Task goal
Count the lines of the records that contain the string "jediangler", and give only the number.

Supplied data
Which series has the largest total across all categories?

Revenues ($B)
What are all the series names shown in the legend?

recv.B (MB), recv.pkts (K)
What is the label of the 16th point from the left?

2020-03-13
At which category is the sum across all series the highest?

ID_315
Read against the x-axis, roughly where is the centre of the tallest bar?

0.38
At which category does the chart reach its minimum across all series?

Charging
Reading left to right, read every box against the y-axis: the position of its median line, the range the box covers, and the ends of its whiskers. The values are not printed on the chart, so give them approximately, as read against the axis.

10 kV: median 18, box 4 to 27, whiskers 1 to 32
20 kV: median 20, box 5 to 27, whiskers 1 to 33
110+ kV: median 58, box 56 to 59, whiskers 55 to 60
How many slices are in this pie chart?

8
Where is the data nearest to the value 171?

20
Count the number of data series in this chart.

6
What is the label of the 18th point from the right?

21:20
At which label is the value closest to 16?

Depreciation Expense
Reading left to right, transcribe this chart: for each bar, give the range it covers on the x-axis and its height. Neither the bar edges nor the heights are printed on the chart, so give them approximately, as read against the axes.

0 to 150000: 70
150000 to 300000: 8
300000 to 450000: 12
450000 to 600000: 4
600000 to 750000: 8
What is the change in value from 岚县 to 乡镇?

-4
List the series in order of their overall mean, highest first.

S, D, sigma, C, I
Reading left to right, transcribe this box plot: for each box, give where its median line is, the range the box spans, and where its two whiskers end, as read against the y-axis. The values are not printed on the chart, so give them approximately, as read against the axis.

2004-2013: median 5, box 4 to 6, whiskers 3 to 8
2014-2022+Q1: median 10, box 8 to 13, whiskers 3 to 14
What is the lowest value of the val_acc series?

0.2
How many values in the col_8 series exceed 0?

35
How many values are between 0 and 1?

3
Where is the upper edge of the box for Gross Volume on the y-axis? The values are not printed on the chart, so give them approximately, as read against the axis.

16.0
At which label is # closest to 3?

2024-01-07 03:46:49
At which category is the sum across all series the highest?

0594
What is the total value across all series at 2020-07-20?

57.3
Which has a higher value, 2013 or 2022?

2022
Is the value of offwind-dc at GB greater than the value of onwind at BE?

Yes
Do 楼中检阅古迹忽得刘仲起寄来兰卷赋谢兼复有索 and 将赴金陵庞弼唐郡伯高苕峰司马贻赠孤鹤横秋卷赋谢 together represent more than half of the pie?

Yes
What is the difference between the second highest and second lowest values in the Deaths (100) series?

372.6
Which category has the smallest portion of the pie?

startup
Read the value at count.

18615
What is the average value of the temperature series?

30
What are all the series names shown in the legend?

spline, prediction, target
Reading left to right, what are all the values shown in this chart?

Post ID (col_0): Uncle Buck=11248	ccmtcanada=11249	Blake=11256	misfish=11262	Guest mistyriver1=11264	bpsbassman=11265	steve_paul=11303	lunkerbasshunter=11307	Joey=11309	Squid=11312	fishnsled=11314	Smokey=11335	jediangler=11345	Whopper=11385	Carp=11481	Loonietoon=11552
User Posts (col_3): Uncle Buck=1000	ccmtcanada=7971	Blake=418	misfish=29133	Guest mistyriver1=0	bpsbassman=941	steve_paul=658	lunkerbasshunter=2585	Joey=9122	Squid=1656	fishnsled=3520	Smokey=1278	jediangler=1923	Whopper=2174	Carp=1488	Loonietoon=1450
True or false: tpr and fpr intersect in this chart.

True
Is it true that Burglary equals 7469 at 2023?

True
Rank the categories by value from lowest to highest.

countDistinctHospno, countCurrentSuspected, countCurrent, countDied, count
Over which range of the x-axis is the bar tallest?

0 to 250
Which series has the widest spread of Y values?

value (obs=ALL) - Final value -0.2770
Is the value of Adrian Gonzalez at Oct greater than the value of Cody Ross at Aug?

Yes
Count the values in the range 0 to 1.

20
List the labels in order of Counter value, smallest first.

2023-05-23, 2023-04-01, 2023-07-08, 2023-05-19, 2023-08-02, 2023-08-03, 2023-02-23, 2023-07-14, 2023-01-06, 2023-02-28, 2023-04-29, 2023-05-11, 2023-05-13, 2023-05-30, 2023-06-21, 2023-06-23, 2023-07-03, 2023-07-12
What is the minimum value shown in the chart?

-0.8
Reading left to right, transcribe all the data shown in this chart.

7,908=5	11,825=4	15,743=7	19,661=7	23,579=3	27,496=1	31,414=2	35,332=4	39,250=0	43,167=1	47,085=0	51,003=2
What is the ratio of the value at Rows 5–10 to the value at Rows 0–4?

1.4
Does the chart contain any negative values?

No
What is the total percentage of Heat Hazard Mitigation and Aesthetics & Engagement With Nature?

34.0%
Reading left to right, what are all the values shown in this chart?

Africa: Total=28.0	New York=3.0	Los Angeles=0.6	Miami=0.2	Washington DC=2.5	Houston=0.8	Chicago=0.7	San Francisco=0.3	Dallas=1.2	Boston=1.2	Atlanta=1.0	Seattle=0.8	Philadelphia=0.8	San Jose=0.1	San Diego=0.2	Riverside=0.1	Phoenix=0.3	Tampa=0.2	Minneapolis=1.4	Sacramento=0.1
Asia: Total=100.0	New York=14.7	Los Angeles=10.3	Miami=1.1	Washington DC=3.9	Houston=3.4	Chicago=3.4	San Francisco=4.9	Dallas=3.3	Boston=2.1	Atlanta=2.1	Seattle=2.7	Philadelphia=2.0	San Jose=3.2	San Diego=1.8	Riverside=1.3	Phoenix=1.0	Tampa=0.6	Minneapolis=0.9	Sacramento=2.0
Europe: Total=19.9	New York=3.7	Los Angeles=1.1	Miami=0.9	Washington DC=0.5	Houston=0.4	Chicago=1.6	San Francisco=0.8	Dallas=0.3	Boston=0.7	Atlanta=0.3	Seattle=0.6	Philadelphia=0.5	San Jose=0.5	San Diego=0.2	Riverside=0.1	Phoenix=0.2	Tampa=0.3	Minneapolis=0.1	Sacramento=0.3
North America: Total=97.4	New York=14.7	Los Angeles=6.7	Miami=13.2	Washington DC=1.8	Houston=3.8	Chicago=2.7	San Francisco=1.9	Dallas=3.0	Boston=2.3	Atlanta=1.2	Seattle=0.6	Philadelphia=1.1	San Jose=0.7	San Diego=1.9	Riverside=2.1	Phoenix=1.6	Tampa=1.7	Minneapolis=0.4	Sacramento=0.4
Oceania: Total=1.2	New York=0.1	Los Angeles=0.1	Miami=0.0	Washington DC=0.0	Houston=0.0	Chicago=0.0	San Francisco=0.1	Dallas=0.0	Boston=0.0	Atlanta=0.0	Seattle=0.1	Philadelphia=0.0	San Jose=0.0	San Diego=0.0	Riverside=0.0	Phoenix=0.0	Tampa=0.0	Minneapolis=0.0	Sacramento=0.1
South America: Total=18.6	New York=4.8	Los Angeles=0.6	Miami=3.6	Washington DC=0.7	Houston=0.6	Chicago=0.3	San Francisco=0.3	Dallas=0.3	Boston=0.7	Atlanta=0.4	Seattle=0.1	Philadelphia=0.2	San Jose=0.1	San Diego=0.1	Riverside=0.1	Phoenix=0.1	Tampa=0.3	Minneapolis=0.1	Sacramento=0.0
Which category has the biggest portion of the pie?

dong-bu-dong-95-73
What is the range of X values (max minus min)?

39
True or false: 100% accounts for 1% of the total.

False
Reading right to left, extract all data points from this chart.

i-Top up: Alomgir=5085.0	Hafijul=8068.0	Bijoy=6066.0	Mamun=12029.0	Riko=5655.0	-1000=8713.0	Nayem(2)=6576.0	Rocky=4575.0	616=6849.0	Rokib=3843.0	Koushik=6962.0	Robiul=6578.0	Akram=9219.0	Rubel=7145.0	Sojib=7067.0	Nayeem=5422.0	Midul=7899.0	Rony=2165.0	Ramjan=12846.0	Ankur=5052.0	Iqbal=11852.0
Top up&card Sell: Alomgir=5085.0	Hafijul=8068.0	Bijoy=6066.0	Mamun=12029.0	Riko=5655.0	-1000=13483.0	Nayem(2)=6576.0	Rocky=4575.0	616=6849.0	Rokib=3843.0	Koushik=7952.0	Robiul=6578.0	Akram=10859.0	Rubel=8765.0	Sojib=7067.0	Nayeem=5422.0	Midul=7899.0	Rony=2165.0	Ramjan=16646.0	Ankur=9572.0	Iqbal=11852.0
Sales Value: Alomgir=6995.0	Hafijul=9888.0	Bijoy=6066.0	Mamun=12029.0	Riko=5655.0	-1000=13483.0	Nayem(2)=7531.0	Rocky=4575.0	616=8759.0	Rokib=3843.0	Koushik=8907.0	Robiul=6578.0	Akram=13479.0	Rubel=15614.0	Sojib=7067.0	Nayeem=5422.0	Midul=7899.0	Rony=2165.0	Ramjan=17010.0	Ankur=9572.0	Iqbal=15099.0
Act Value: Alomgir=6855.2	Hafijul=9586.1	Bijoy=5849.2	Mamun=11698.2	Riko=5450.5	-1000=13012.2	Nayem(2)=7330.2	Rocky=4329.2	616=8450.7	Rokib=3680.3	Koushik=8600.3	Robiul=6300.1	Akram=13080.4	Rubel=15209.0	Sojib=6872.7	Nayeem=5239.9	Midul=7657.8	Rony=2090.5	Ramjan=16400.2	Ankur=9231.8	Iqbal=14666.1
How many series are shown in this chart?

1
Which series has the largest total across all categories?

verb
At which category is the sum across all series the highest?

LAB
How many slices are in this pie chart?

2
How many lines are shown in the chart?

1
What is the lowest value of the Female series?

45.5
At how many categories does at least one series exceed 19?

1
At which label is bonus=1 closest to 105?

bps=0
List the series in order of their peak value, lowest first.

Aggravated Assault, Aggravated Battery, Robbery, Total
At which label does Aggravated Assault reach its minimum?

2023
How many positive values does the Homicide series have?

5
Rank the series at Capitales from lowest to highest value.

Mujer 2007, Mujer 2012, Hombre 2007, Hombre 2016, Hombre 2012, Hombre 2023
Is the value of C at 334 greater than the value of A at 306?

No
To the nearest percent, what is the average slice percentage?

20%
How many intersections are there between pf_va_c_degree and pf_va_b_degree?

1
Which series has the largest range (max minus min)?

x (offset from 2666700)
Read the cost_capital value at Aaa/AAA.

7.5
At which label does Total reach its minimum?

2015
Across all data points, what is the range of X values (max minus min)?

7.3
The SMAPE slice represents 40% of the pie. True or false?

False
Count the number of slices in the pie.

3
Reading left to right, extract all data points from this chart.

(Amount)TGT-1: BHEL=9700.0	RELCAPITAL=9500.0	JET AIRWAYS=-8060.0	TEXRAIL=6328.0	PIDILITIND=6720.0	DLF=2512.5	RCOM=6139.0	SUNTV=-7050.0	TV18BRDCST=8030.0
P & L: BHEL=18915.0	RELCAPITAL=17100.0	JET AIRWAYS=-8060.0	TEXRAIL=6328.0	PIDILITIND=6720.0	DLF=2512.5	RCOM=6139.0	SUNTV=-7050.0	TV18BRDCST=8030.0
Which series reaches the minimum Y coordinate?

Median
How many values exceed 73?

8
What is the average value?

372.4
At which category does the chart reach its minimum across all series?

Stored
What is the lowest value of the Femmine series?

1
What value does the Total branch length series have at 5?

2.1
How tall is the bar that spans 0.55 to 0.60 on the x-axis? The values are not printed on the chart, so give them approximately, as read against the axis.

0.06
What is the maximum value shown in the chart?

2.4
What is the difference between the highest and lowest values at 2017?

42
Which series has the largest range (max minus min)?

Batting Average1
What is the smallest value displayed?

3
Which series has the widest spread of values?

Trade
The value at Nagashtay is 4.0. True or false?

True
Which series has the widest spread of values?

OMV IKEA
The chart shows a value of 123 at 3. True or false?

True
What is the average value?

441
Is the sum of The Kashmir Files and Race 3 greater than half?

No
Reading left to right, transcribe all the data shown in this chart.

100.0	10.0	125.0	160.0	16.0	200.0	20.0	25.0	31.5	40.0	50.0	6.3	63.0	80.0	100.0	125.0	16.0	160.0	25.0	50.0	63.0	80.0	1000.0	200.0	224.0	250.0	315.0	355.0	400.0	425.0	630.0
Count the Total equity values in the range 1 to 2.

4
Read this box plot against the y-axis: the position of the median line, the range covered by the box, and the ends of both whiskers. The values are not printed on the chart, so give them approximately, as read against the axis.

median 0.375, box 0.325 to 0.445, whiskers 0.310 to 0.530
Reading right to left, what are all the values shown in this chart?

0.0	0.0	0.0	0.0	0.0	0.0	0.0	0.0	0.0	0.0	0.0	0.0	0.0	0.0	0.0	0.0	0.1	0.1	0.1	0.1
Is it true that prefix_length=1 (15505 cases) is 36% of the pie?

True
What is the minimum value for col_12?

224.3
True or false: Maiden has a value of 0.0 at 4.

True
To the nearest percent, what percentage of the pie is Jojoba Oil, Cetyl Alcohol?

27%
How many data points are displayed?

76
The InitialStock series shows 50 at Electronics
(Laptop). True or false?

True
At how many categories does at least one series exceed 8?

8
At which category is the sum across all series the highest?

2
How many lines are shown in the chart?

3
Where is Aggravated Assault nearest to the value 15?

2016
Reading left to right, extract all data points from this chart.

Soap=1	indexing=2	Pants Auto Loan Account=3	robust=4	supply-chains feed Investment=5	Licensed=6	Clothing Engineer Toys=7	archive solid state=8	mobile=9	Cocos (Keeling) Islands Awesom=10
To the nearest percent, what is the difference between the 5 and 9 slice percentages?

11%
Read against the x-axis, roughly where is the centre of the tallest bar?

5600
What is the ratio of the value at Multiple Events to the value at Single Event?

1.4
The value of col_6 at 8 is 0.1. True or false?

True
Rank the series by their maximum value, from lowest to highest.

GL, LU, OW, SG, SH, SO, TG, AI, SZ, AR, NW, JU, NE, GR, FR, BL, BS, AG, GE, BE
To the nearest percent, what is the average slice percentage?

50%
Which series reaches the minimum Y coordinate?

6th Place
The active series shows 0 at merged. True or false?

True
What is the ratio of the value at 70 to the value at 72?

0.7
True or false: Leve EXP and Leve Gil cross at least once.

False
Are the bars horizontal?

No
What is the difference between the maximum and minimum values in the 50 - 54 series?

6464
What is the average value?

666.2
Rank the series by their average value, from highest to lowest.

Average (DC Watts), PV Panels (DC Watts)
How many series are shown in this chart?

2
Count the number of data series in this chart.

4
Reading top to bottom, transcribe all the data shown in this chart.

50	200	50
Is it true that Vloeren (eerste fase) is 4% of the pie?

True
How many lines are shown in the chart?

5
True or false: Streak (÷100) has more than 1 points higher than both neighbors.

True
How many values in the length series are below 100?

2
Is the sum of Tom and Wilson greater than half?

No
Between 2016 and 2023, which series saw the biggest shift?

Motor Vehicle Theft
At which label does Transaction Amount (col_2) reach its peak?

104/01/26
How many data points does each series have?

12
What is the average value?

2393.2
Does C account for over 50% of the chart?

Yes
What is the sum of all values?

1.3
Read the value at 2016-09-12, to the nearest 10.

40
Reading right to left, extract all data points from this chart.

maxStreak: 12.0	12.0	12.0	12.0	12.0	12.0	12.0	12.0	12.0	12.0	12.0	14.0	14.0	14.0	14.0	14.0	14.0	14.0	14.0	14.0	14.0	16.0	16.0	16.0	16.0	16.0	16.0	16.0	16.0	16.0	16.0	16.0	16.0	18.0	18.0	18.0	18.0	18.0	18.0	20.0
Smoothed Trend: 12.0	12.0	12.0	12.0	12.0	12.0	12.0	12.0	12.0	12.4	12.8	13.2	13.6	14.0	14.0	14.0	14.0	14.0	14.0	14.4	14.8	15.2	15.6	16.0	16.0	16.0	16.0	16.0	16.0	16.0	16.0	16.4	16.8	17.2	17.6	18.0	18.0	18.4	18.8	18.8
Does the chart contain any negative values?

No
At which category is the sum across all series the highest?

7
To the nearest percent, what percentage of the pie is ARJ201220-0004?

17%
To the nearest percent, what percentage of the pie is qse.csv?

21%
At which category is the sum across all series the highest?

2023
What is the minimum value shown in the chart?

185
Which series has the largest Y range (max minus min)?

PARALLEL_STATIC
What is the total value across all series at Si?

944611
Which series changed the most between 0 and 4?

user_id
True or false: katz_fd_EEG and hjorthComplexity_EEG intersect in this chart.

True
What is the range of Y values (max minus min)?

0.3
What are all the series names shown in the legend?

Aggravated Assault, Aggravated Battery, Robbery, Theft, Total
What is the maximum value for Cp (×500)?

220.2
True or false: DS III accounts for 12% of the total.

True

Answer section
2